* _Activity list_:
1 > Copy out the chart analysis entries word for word, leaving out the pictures.
2 > Pick up the passage about Welk's popularity after its last sentence and keep writing in the same style.

To those who should know-the hard sell boys of the
big advertising agencies-it’s a verbal trademark that outsells
the “away we go” of a Jackie Gleason; the casual “hi”
of a Perry Como or even that straightforward, “Folks, we
have a really big one tonight, really big one” of an Ed
Sullivan.
That fact, long suspected, got strong documentation
in an informal survey of some 50 agency toppers, none of them
connected with the Welk show. Welk polled more than the other
top TV stars combined.
One advertising executive, admitting his musical
taste is strongly anti-Welk, summed up:
“When A Big sponsor is so
pleased with a star that he bankrolls a second hour-long show
a week over the same network, we must look upon him with awe,
if not reverence.”
What Liberace is to older women and what Elvis Presley
is to younger girls, Welk is to the middle-aged married couples-the
income group that buys most automobiles. Welk’s sponsor,
of course is automotive.
Many in the trade have tried to analyze Welk’s
phenomenal success since he first appeared on a television station
here five years ago. Sophisticated critics made fun on him; so
did musicians of the so-called progressive school of modern jazz.
Welk, his critics said, played Mickey Mouse music.

(Chart analysis data)

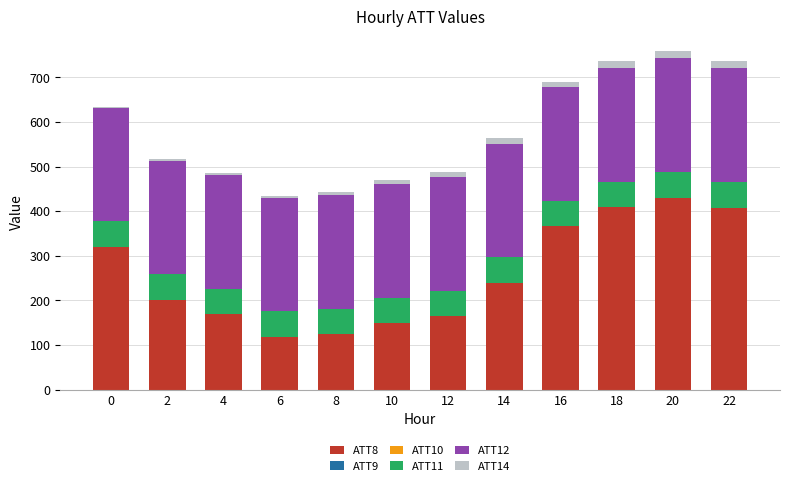

Are the bars horizontal?

No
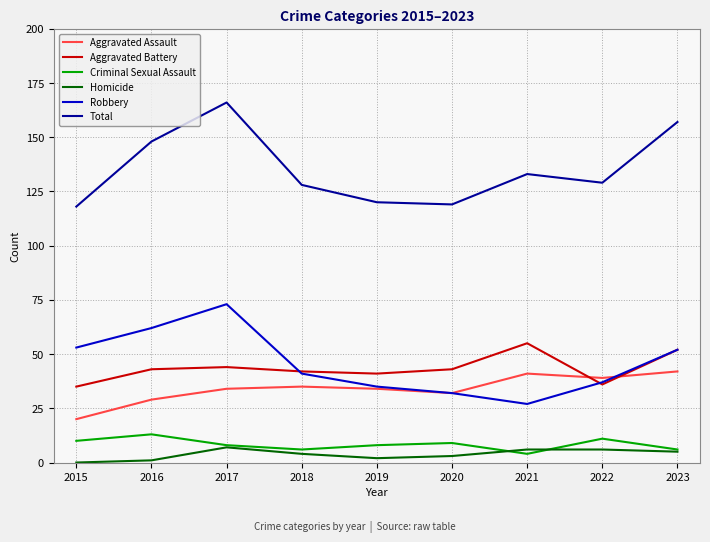

Between which two adjacent categories do Aggravated Assault and Aggravated Battery first intersect?

2021 and 2022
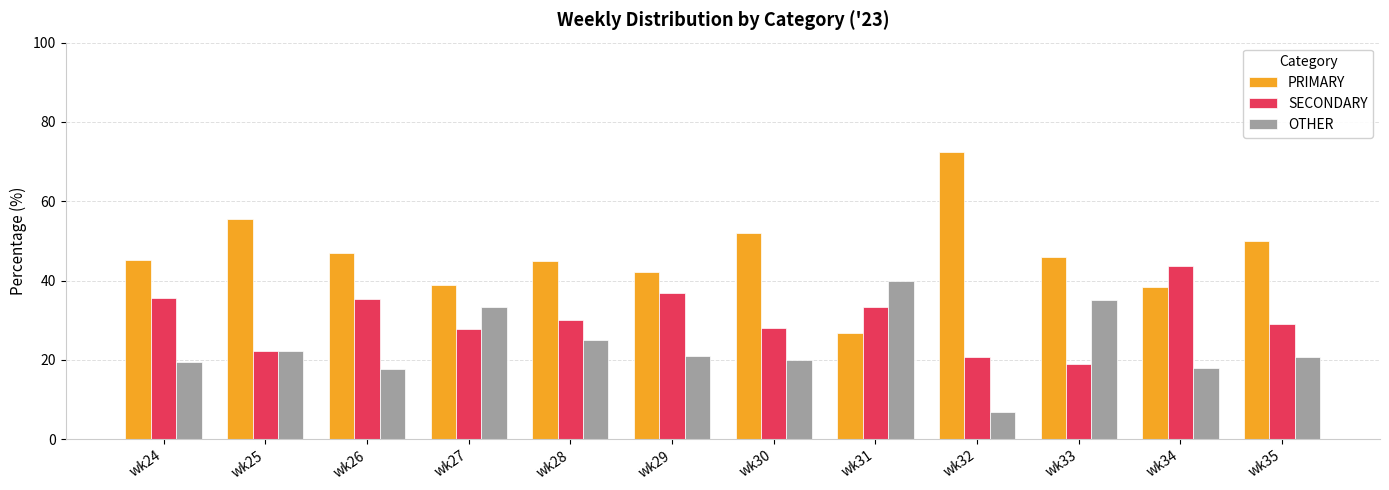

Between wk26 and wk31, which series saw the biggest shift?

OTHER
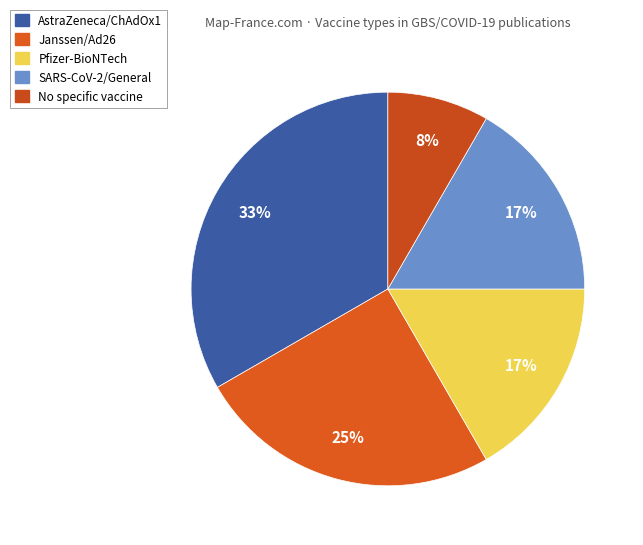

Count the number of slices in the pie.

5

* _Results in order_:
1 >
Are the bars horizontal?

No

Between which two adjacent categories do Aggravated Assault and Aggravated Battery first intersect?

2021 and 2022

Between wk26 and wk31, which series saw the biggest shift?

OTHER

Count the number of slices in the pie.

5

2 >
Translated that means corny. No one liked him, it seemed, but
the people.
An executive in the advertising agency which handled
Welk’s debut recalled:
“We had one man in the agency handling Welk
then. Now we have 25.”
Others Say a shrewd business head
is behind his sincere way with an audience.
Welk denies he is a sharp businessman and cites
his record stay at Aragon ball-room in suburban Ocean Park. His
band has been playing there five nights a week to crowds ranging
from 3,000 to 8,000 a night since 1951.
Welk, a top bandleader for more than a quarter-century,
believes that the decline of the big name band era began when
musicians started playing only for themselves.
“I’ll interrupt any arrangement to play
‘Happy Birthday’ for someone in the audience,”
says Welk. And he will talk to anyone who dances by the bandstand.
Possibly his greatest commercial
asset is the self-identification appeal.
When he appears before the TV audience, there’s
still a little of his father’s Strasburg, N.D., farm on
him. He is shy, stammers a little, and has a slight accent.
Welk’s national TV success comes as no surprise
to anyone who ever lived in the Midwest. For years, he was a great
favorite of Chicago’s twin ballrooms-the Aragon and Trianon.
In that huge center of Polish, Hungarian, Czech and other central
European groups, Welk’s way with a polka was little short
of sensational.
Now that most of that dance hall crowd has grown
up and settled down before the living room TV set, they help account
for his ratings.
Welk keys his music to them. He admits he plays
strictly to older folks on his Saturday night show. His new Monday
show over ABC-TV is geared to a younger crowd.